Record extracts section start

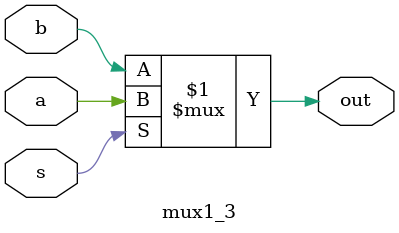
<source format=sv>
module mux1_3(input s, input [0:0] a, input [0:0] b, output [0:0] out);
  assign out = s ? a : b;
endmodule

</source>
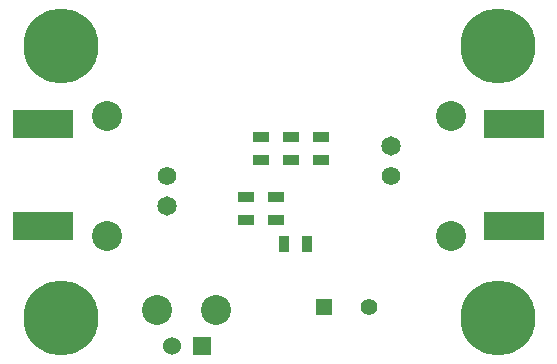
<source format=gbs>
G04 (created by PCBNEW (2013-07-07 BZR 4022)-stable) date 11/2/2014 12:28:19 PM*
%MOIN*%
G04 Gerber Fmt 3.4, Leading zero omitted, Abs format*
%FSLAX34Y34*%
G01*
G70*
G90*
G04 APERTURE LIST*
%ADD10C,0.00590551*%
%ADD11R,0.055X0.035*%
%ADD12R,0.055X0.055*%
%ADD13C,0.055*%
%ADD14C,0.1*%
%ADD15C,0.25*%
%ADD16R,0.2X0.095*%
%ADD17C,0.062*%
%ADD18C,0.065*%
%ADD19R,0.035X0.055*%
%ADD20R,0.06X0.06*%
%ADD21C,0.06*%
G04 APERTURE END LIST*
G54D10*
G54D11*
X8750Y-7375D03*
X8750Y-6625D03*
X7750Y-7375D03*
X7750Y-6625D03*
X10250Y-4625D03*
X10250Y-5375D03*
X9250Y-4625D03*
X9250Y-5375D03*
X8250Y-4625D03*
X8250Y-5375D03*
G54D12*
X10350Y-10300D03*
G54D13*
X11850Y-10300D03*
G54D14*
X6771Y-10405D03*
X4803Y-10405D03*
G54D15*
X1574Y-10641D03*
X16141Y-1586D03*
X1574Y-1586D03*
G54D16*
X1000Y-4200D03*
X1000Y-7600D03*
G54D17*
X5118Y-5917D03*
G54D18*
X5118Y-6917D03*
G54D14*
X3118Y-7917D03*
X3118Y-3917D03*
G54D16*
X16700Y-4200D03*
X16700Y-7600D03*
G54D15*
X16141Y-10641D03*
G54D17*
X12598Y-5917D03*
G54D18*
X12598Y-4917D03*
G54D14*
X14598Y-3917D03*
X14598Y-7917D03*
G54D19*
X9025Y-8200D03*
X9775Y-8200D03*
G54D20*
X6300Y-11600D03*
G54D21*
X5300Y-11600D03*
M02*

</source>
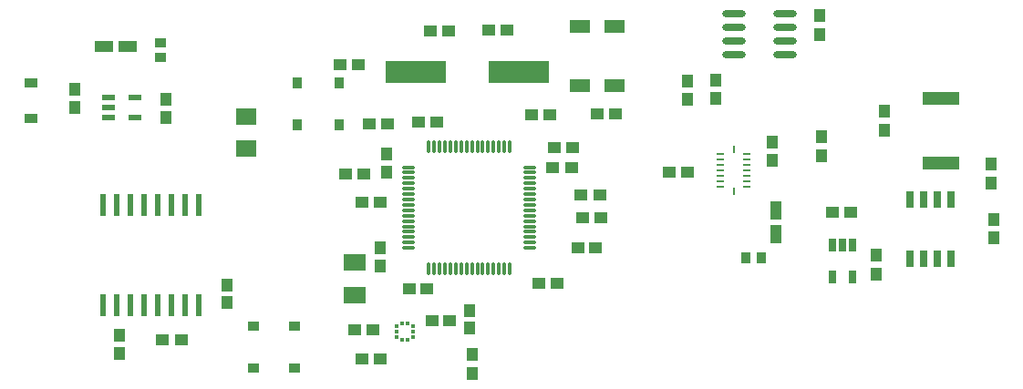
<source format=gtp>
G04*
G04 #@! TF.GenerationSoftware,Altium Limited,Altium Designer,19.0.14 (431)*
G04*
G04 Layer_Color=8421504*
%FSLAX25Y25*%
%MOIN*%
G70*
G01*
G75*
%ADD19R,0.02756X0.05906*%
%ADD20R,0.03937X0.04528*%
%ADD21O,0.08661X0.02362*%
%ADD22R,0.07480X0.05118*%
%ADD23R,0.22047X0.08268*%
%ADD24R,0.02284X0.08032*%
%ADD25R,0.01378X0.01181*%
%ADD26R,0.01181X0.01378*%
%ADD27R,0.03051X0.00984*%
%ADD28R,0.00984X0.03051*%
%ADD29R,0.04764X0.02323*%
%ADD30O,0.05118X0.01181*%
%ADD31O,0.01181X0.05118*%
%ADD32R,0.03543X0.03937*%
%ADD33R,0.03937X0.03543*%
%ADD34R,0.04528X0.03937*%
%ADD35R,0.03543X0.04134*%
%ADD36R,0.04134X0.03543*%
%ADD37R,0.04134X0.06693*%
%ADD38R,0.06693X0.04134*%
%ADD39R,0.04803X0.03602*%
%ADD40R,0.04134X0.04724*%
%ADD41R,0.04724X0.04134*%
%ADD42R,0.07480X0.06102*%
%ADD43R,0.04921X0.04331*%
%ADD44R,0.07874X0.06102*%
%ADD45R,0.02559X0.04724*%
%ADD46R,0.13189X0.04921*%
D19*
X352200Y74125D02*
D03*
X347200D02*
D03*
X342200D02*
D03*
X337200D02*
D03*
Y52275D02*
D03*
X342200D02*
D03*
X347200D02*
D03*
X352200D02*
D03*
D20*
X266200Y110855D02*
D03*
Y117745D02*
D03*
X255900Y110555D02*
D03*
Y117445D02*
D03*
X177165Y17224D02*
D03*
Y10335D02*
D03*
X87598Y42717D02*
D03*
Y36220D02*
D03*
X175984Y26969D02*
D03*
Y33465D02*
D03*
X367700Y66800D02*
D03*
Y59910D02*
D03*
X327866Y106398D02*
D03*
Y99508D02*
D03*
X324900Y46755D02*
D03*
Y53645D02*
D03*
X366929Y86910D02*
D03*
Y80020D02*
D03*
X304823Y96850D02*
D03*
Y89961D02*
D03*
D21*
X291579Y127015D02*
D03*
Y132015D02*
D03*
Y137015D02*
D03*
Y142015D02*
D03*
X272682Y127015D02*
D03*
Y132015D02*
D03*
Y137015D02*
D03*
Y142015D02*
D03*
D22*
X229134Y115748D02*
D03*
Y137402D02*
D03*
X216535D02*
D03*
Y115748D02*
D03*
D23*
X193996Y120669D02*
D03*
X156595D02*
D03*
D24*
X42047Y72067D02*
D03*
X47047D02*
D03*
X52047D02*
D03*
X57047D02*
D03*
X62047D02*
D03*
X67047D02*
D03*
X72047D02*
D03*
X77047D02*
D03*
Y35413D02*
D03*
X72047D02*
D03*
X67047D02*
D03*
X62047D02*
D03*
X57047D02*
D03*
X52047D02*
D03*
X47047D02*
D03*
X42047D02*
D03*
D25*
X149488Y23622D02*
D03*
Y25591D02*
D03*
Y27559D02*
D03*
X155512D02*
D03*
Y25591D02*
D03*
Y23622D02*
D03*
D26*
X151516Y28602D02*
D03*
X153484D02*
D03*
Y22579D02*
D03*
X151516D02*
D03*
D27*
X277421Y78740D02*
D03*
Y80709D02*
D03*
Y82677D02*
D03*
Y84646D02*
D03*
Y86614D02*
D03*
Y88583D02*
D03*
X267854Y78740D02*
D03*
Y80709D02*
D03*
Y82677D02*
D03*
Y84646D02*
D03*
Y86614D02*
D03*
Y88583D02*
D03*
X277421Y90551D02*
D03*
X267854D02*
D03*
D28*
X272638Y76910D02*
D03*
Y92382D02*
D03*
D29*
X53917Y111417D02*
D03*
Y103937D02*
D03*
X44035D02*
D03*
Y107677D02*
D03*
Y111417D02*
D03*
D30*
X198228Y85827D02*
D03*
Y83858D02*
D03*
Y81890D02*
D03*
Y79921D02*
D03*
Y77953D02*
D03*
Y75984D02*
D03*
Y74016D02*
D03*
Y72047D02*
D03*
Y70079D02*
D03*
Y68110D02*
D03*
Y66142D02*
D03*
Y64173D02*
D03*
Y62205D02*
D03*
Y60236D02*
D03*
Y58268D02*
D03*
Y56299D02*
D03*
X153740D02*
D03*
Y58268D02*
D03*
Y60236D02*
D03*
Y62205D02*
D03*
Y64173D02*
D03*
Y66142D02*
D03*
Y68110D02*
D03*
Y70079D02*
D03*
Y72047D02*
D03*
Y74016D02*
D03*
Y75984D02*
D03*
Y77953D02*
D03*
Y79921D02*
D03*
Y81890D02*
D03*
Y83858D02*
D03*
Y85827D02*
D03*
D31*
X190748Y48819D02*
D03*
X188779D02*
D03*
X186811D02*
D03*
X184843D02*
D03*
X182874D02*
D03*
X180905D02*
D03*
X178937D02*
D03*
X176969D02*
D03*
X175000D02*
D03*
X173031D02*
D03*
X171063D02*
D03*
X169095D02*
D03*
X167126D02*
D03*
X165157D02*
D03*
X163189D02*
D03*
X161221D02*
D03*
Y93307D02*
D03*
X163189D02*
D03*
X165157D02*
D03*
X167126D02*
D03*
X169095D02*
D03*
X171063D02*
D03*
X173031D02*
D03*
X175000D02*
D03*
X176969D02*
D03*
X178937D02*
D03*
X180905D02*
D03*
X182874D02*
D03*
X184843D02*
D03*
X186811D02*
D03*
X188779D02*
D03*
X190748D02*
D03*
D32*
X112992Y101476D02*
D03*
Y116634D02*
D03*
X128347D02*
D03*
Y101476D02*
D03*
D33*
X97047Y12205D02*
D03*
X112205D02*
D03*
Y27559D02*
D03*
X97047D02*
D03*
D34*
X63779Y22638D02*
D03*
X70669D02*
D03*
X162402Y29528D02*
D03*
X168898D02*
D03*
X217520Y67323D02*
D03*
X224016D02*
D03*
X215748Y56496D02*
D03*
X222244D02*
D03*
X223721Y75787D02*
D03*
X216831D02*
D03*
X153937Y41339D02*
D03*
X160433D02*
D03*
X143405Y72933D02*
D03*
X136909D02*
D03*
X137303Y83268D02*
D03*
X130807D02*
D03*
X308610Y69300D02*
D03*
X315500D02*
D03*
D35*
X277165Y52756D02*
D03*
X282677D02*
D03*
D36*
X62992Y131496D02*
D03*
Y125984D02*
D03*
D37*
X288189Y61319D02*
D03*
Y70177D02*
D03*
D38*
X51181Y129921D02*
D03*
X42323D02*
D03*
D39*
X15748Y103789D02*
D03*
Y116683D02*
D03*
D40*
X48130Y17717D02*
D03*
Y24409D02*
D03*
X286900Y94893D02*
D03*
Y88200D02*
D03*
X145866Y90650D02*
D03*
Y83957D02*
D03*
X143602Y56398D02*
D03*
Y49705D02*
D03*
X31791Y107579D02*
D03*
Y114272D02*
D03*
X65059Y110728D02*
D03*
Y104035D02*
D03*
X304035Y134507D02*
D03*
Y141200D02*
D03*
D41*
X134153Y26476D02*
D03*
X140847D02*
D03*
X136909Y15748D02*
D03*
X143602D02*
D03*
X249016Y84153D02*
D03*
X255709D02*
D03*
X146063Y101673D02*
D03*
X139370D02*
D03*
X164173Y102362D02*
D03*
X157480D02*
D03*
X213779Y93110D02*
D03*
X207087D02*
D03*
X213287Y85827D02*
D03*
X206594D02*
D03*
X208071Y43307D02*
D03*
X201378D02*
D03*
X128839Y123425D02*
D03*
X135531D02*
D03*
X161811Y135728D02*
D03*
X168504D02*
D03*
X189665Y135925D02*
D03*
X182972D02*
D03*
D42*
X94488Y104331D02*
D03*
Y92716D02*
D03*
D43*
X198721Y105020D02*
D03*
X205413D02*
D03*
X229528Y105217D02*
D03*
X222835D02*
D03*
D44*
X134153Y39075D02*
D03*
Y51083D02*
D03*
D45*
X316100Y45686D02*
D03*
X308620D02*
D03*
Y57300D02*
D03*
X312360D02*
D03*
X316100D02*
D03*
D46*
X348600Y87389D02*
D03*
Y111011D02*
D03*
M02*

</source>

Record extracts section end

Directive
Determine the count of lines in the data that contain the string "APERTURE", and reply with that count alone.

Answer for this exercise
2